In Rockenberger Büro von Energieberater Theo Pauly entsteht Pilotanlage mit Entsorgungsstation
ROCKENBERG (pd). Ein neues Toilettensystem spart 100 Prozent Wasser und Abwasser. Darüber informiert der Rockenberger Umwelt- und Energieberater Theo Pauly.
In Deutschland würden täglich drei Milliarden Liter Trinkwasser durchs Klo gespült, Klärwerke gehörten zu den Hauptenergieverbrauchern in Städten und Kommunen. „Klärschlamm-Tourismus“ verursache hohe Verkehrsbelastungen und CO2-Emissionen. Paulys Büro hat eine neue Trockentoilette entwickelt. „Sie ist genauso hygienisch wie ein WC, jedoch geruchsfrei. Urin und Feststoffe werden getrennt gesammelt und zu hochwertigem Dünger aufbereitet. Damit wird es möglich, den von Spültoiletten verursachten, gigantischen Wasser-, Energie- und Ressourcenverbrauch zu minimieren.“
Allein in Rockenberg werden laut Pauly täglich etwa 160 000 Liter entsprechend acht Tankwagenfüllungen wertvolles Trinkwasser aus den Tiefen des Vogelsbergs durch Toiletten gespült. Bereits in den 1980er Jahren wurde am Büro-Standort eine Toilette mit Regenwasserspülung installiert und seither mehr als drei Millionen Liter Trinkwasser eingespart. Doch während der extremen Trockenjahre 2018 bis 2020 musste die Zisterne teils mit Trinkwasser nachgespeist werden.
Pauly erläutert die Hintergründe. Viele Städte und Kommunen werden über Fernwasserleitungen versorgt. Grundwasserstände sinken, Feuchtgebiete fallen trocken. Umweltschutzorganisationen wie die Schutzgemeinschaft Vogelsberg (SGV) fordern seit vielen Jahren einen verantwortlicheren Umgang mit Trinkwasser. Seit 2019 steht die Wasserampel der Ovag auf „gelb“. Auch aktuell ist es viel zu trocken. Vielerorts droht Wassernotstand.
Weltweit wird der lebenswichtige Rohstoff Phosphor knapp. Die wenigen Phosphorlagerstätten gehen in den nächsten circa zehn bis 15 Jahren zur Neige. Natürlicher Phosphor ist zunehmend mit Uran belastet, eine Gefahr für Ackerböden, Grundwasser und Ernährung. Mit viel öffentlichem Geld wird nach Lösungen geforscht, darunter Phosphor-Recycling aus Klärschlammasche. Gängige Verfahren verschlängen hunderte Milliarden Euro. Wasser- und Abwassergebühren werden deutlich steigen, jedoch kein Tropfen Wasser eingespart.
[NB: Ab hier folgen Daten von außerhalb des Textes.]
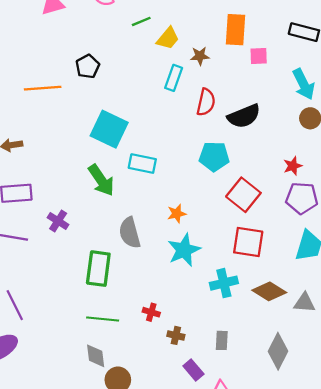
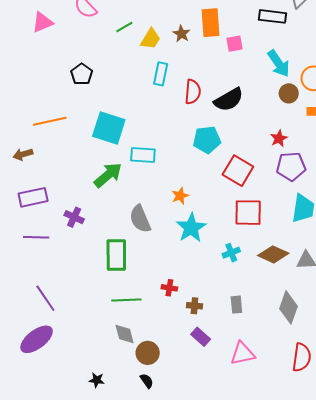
brown star: (200, 56) -> (181, 34), moved, turned -30
orange line: (43, 88) -> (50, 121), moved
green arrow: (101, 180) -> (108, 175), turned -88
cyan cross: (224, 283) -> (231, 253), size x0.7
purple rectangle: (193, 370) -> (201, 337), moved

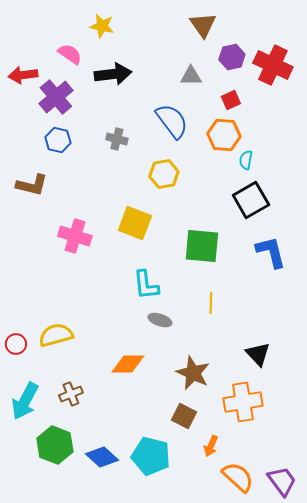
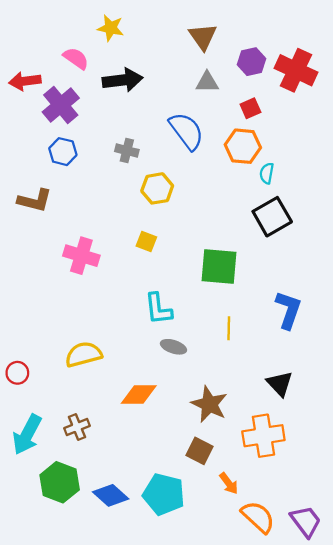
brown triangle: (203, 25) -> (203, 37), moved
yellow hexagon: (164, 174) -> (157, 188), moved
yellow square: (135, 223) -> (146, 242), size x0.6
blue L-shape: (271, 252) -> (288, 310), moved, turned 33
yellow semicircle: (56, 335) -> (83, 354), moved
orange arrow: (211, 446) -> (229, 483), turned -60

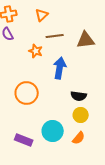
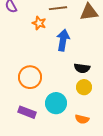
orange circle: (27, 93) -> (30, 77), moved
orange semicircle: (79, 138) -> (82, 119), moved, turned 64

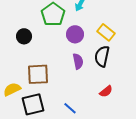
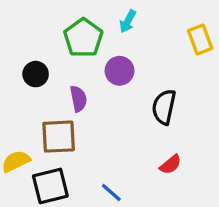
yellow rectangle: (106, 32) -> (200, 39), moved, turned 30
purple semicircle: (78, 61) -> (78, 99), moved

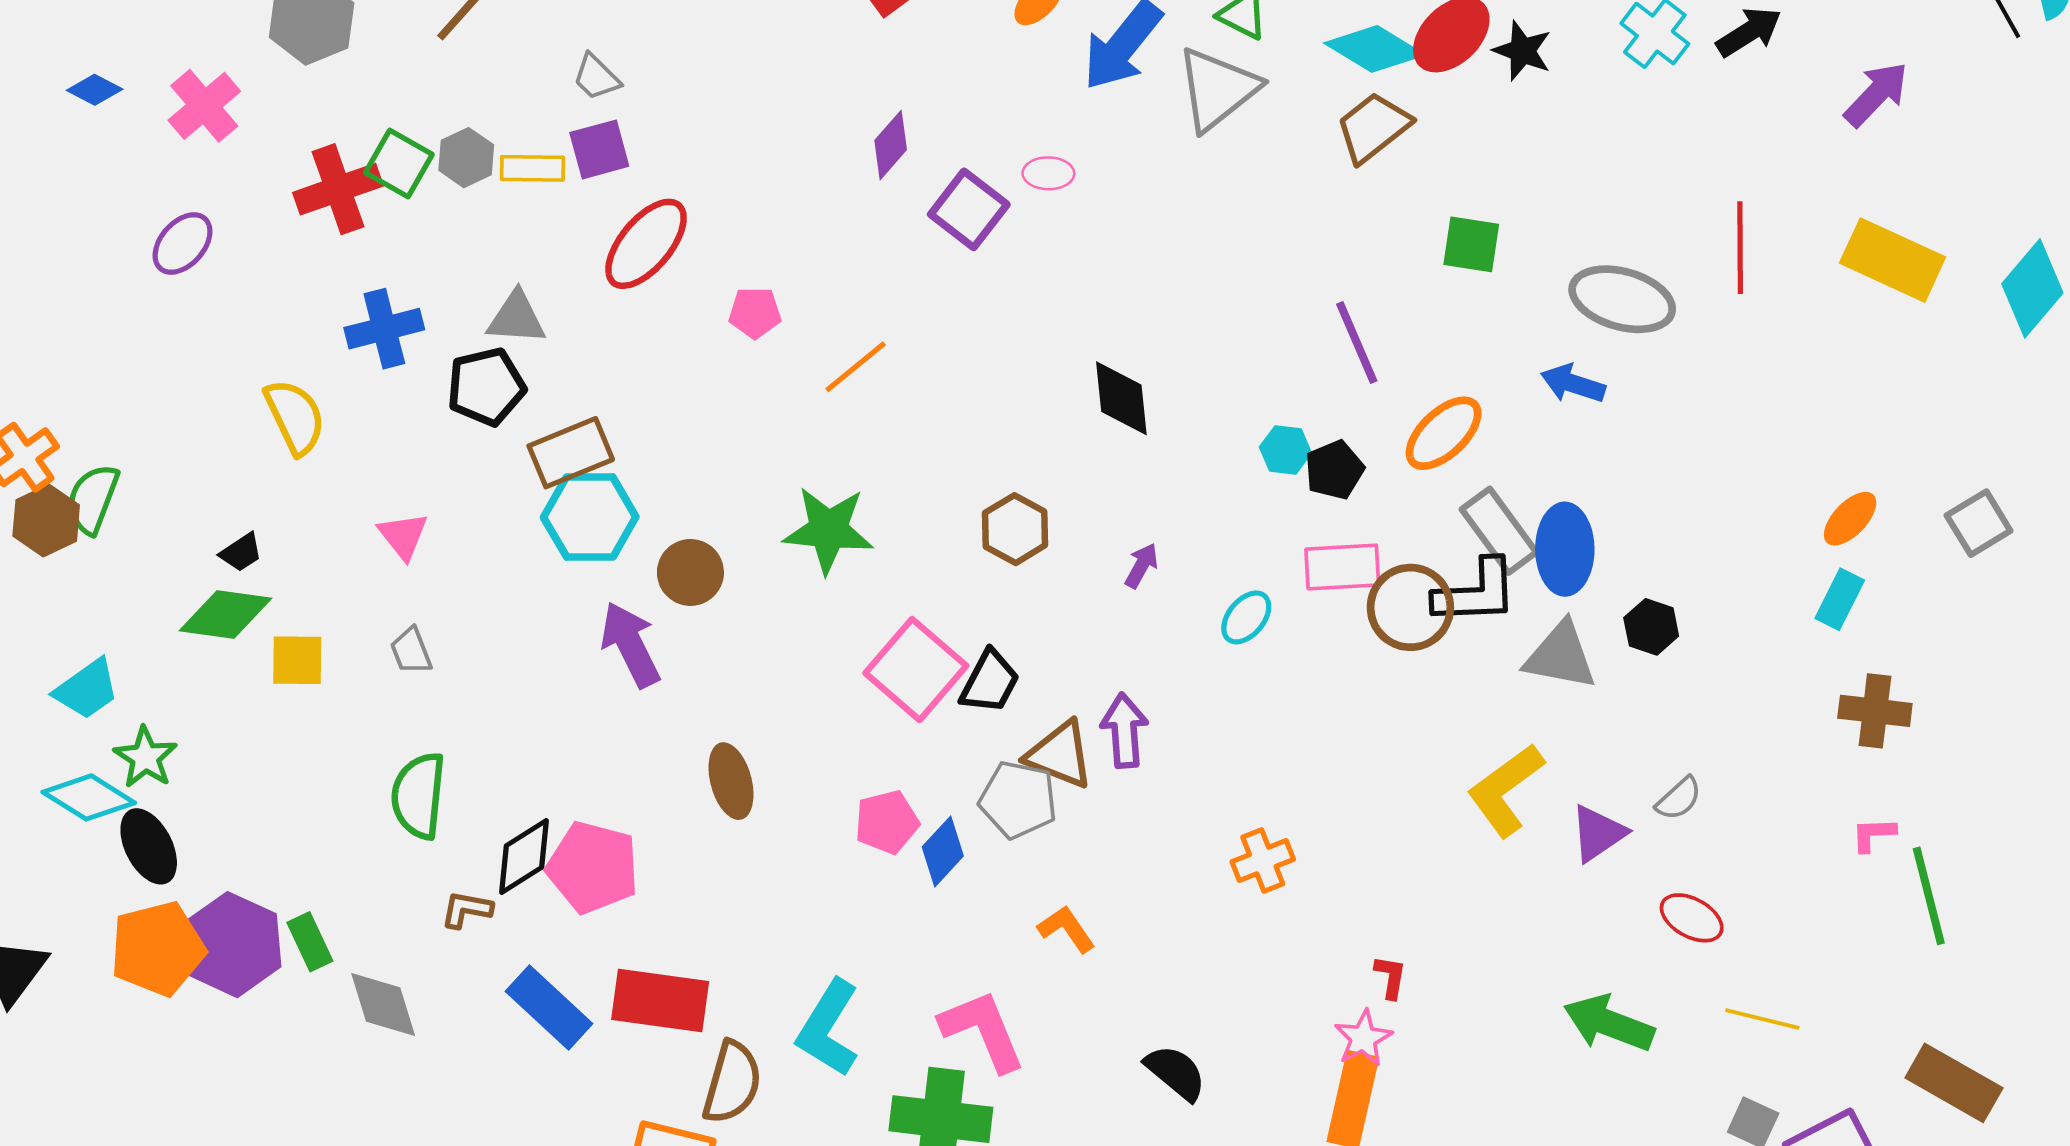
Jeder spült täglich circa 40 Liter Wasser durchs WC. Laut einer Studie des Umweltbundesamtes werden jährlich circa sieben Millionen Tonnen Klärschlamm mit circa 70 Prozent Feuchte durchschnittlich 150 Kilometer transportiert und in Müllverbrennungsanlagen oder Zementwerken verbrannt. Das wird beschönigend als „Thermische Verwertung“ bezeichnet. In Wahrheit ist es eine gigantische Rohstoff- und Energievernichtungsmaschinerie mit jährlich über vier Millionen Lkw Transportkilometern und 4000 Tonnen CO2-Emissionen.
„Das WC hat keine Zukunft. Wir brauchen einen Systemwechsel in der Sanitärtechnik“, so Pauly. Mit der neuen Trockentoilette würden mit Trennung und Recycling von Urin und Feststoffen mehrere Probleme nachhaltig gelöst: kein Wasserverbrauch, kein Abwasser, kein Schadstoffeintrag in Böden und Gewässer, regionaler Phosphor- oder Nährstoffkreislauf, Bodenverbesserung, Klimaschutz. Mit der flächendeckenden Einführung des Systems würden allein in Deutschland 35 Prozent des Trinkwasserbedarfs und der Strom eines mittleren Kohlekraftwerks eingespart.
Die Trockentoilette ist geruchlos und ebenso hygienisch wie eine Spültoilette. Sie kann in ein- und mehrgeschossigen Gebäuden, im Neubau und Bestand installiert werden. Der Prototyp im Büro Pauly wird derzeit zu einer Pilotanlage inklusive Entsorgungsstation ausgebaut. Gemeinsam mit Partnern wird das System ständig weiterentwickelt. Ziel ist es, nachhaltige, regionale Nährstoffkreisläufe zu etablieren.